Recent research that the reason why interactivity makes something so much engaging and memorable versus a non-interactive or “static” alternative lies in how our brain works and specifically, in how we learn:

Learning is Multi-Sensory

Human beings evolved to survive in a three-dimensional world, one full of diverse sights, sounds, and smells. The information that we relied on to find food and ward off danger did not come through any one channel—it came through multiple channels, often all at once.

The human brain is intrinsically wired around the reward process: receiving sensory data from multiple sources, putting it all together (in order to derive meaning from it), and then performing an action which leads to a tangible, pleasing result. Our emotions exist largely to guide us through this process—joy tells us that eating that food was a good idea, fear warns us that a predator is approaching, and so on.

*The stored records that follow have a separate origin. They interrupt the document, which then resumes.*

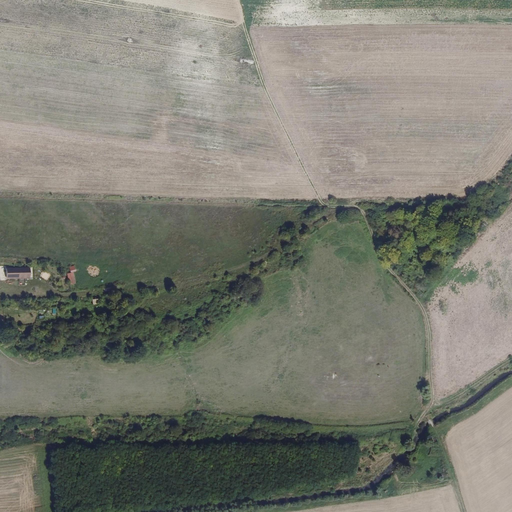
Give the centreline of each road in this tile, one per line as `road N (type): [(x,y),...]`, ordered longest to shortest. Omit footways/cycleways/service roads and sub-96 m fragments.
road 1 (track): [(511,155),(475,201),(450,213),(337,207),(250,262),(115,292),(0,299)]
road 2 (track): [(462,511),(427,420),(425,312),(385,264),(362,211)]
road 3 (track): [(320,204),(236,0)]
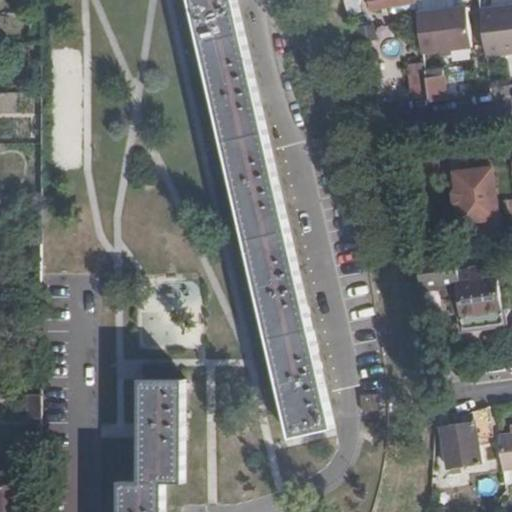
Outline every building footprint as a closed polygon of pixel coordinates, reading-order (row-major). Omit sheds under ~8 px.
[(193,0),(295,438),(336,428),(237,0),(193,0)] [(346,0),(347,1),(350,10),(357,9),(355,0),(373,0),(374,6),(384,5),(414,0),(346,0)] [(419,0),(414,0),(384,5),(384,12),(421,8),(420,5),(419,0)] [(420,5),(421,8),(426,50),(475,45),(470,0),(420,5)] [(511,52),(511,5),(483,8),(489,56),(511,52)] [(411,63),(415,96),(431,94),(428,70),(427,61),(411,63)] [(428,70),(431,94),(431,99),(449,98),(446,68),(428,70)] [(504,216),(498,167),(460,172),(466,221),(504,216)] [(459,252),(420,257),(424,288),(441,286),(463,284),(459,252)] [(475,283),(463,284),(465,312),(468,330),(507,325),(501,280),(488,281),(486,270),(474,271),(475,283)] [(463,284),(441,286),(443,293),(455,292),(458,313),(465,312),(463,284)] [(167,511),(168,482),(186,482),(186,381),(146,380),(144,483),(126,482),(125,511),(167,511)] [(28,418),(43,418),(43,396),(28,396),(28,418)] [(474,408),(474,412),(475,421),(446,425),(451,455),(463,454),(466,466),(484,462),(481,438),(495,436),(491,406),(474,408)] [(511,434),(501,436),(506,470),(511,469),(511,434)] [(0,511),(29,511),(30,485),(0,484),(0,511)]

While our society has changed drastically since we first left the jungles of Africa, our brains have not. They still feel, learn, and store memory using these same basic principles. We are still motivated primarily by the pursuit of reward and the evasion of harm. We still understand reward as being the result of an interactive experience, not a passive experience. We still remember best things, which were either rewarding, or harmful, because our brains wish us to seek more of the former and passionately avoid the latter.

The above-described mechanics of memory and reward are why games are so enduring popular, even with adults—how many millions of people seem “addicted” to relatively simple games on their smartphones, after all? Such games provide a multi-sensory interaction and reward, one that our brains have not evolved enough to understand has no “real world” benefit, no ability to increase our chances of survival.

This is not, of course, meant to oversimplify human nature into something basic and animalistic; while the core processes of our brains have not changed hugely in the past 10,000 years, they have led to the genesis of many more complex desires, such as the quest for meaning, the desire for self-development, validation, creativity, and so on. Appealing to any of these “core desires” through interaction will produce a sense of reward, and appealing to more than one of them makes it all the more profound. The more a sense of reward is produced, the more memorable the experience will be over the long run.

How the Memory Works

Our memory is in fact not all located in the brain; it’s located throughout the body thanks to the involvement of the nervous system (Gazzaniga,1988), which is one of the main reasons why tactile interaction is so important to forming and keeping memories. Every thought you have is “felt” throughout your entire body, and the receptors for the chemicals in your brain that are needed to sense and remember are found on the surfaces of cells throughout your body.

The memory of a modern human relies on the following mechanisms:

  • Sensory input. The more senses are activated by something, the better we remember it.
  • Novelty and Intensity. Our developing brains had no need to waste space storing the dull and routine; as such, the brain prioritizes new and unusually intense experiences.
  • Emotions. When we get emotional, the amygdala (a round, pea-sized part in the middle of the brain) immediately reacts and says “this is important!”, causing the brain to store the information in a prominent way.
  • Survival. Survival, as discussed above, is a primary motivator, but this goes beyond just physical survival—it may include emotional survival, psychological survival and financial survival.
  • Personal importance. Humans are all individuals and have their subjective preferences; ergo, we naturally remember things that interest us personally, that have a unique significance to us.
  • Repetition. Too much repetition will bore the brain into inaction, of course, but some is often needed to cement a message.
  • Order. The brain tends to prioritize what happened first and last during an event (as such, when utilizing interaction, place the most important messages at the beginning and end of the interaction).